**** Raw data ****

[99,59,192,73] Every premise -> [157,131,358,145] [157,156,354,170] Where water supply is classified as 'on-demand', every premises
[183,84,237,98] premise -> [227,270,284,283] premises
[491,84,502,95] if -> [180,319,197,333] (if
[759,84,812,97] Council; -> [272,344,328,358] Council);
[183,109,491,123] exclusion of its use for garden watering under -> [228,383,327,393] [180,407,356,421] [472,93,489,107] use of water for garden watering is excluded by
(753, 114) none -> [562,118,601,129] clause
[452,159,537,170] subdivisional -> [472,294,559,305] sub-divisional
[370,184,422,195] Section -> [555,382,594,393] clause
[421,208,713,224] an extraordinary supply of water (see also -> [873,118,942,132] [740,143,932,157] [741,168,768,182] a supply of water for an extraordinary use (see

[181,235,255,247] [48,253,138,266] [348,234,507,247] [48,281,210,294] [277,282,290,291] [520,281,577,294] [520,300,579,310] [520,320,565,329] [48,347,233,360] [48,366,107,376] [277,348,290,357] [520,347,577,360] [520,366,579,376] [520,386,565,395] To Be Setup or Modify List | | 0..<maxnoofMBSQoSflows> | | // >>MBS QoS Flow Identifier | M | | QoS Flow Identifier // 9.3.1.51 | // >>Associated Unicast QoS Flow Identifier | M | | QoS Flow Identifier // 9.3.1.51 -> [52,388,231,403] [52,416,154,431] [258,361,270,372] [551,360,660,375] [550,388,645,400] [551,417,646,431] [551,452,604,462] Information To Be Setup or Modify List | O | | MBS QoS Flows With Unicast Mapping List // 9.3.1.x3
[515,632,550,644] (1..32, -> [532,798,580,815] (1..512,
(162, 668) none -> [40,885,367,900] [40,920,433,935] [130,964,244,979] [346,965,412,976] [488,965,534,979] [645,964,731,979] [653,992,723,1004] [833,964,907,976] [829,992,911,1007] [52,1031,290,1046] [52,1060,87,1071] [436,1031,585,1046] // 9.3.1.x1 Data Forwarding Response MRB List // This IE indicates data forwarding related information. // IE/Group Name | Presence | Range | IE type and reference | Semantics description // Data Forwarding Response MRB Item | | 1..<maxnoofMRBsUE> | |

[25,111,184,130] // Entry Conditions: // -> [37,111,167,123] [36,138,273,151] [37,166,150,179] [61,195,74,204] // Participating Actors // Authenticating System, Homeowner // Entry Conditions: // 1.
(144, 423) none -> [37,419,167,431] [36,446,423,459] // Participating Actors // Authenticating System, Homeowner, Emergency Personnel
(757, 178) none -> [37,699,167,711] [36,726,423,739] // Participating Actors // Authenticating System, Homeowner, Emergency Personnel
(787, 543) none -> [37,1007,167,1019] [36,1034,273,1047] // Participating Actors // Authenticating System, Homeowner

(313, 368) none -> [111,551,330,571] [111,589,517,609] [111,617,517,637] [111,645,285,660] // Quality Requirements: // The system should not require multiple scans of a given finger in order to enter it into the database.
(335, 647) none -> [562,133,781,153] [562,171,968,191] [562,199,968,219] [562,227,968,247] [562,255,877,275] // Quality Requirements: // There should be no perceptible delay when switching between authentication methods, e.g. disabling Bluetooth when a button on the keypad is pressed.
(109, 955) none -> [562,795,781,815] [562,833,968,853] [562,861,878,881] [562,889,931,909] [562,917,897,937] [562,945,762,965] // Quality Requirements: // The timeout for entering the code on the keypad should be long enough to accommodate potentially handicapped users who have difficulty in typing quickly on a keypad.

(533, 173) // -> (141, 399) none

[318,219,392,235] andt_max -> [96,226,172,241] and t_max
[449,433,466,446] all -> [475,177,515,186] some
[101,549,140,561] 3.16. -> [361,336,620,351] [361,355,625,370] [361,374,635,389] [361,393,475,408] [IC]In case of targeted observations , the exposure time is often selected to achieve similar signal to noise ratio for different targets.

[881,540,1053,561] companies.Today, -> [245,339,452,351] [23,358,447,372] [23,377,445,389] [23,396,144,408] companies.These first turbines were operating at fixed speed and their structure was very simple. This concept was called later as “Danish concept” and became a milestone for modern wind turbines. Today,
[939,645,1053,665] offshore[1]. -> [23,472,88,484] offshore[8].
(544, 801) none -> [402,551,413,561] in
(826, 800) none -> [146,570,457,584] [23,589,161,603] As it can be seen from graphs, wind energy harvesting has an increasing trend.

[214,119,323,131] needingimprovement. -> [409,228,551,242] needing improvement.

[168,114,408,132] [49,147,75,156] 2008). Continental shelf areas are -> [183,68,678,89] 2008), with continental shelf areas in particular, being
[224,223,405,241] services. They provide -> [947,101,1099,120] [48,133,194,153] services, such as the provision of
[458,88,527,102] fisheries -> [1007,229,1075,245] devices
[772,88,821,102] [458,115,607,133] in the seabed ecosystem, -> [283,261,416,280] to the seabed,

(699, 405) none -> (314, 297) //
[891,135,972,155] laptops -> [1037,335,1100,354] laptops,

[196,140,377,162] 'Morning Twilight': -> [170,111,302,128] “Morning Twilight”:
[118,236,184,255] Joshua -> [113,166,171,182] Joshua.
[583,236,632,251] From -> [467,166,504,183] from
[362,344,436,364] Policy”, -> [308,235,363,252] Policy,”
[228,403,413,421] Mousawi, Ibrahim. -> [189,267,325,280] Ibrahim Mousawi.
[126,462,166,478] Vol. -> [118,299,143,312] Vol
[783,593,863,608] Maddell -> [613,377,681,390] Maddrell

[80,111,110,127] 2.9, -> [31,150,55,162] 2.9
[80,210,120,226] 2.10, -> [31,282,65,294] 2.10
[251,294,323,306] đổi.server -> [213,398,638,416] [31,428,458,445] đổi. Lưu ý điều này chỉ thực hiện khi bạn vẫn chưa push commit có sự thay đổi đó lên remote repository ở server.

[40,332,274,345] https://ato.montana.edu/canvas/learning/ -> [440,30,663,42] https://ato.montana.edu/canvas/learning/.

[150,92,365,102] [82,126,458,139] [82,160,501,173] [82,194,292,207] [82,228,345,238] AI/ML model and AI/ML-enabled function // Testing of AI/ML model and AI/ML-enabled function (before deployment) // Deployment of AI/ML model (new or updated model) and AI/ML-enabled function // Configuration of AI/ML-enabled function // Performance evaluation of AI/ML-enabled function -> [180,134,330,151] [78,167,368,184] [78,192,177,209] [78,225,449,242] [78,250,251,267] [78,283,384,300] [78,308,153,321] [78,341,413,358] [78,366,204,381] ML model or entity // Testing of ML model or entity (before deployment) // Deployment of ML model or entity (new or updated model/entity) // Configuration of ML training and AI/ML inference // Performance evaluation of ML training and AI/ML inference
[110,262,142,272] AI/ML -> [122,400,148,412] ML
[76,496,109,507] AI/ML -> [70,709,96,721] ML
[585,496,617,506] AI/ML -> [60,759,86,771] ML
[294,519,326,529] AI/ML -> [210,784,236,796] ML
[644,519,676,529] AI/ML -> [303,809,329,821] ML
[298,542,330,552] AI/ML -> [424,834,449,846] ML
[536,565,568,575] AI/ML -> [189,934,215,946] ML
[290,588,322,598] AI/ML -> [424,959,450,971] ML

****

An exact copy of the lines above, from the one containing "[452,159,537,170] subdivisional ->" through the one containing "(787, 543) none", is the whole of the answer.

Exercise response ::
[452,159,537,170] subdivisional -> [472,294,559,305] sub-divisional
[370,184,422,195] Section -> [555,382,594,393] clause
[421,208,713,224] an extraordinary supply of water (see also -> [873,118,942,132] [740,143,932,157] [741,168,768,182] a supply of water for an extraordinary use (see

[181,235,255,247] [48,253,138,266] [348,234,507,247] [48,281,210,294] [277,282,290,291] [520,281,577,294] [520,300,579,310] [520,320,565,329] [48,347,233,360] [48,366,107,376] [277,348,290,357] [520,347,577,360] [520,366,579,376] [520,386,565,395] To Be Setup or Modify List | | 0..<maxnoofMBSQoSflows> | | // >>MBS QoS Flow Identifier | M | | QoS Flow Identifier // 9.3.1.51 | // >>Associated Unicast QoS Flow Identifier | M | | QoS Flow Identifier // 9.3.1.51 -> [52,388,231,403] [52,416,154,431] [258,361,270,372] [551,360,660,375] [550,388,645,400] [551,417,646,431] [551,452,604,462] Information To Be Setup or Modify List | O | | MBS QoS Flows With Unicast Mapping List // 9.3.1.x3
[515,632,550,644] (1..32, -> [532,798,580,815] (1..512,
(162, 668) none -> [40,885,367,900] [40,920,433,935] [130,964,244,979] [346,965,412,976] [488,965,534,979] [645,964,731,979] [653,992,723,1004] [833,964,907,976] [829,992,911,1007] [52,1031,290,1046] [52,1060,87,1071] [436,1031,585,1046] // 9.3.1.x1 Data Forwarding Response MRB List // This IE indicates data forwarding related information. // IE/Group Name | Presence | Range | IE type and reference | Semantics description // Data Forwarding Response MRB Item | | 1..<maxnoofMRBsUE> | |

[25,111,184,130] // Entry Conditions: // -> [37,111,167,123] [36,138,273,151] [37,166,150,179] [61,195,74,204] // Participating Actors // Authenticating System, Homeowner // Entry Conditions: // 1.
(144, 423) none -> [37,419,167,431] [36,446,423,459] // Participating Actors // Authenticating System, Homeowner, Emergency Personnel
(757, 178) none -> [37,699,167,711] [36,726,423,739] // Participating Actors // Authenticating System, Homeowner, Emergency Personnel
(787, 543) none -> [37,1007,167,1019] [36,1034,273,1047] // Participating Actors // Authenticating System, Homeowner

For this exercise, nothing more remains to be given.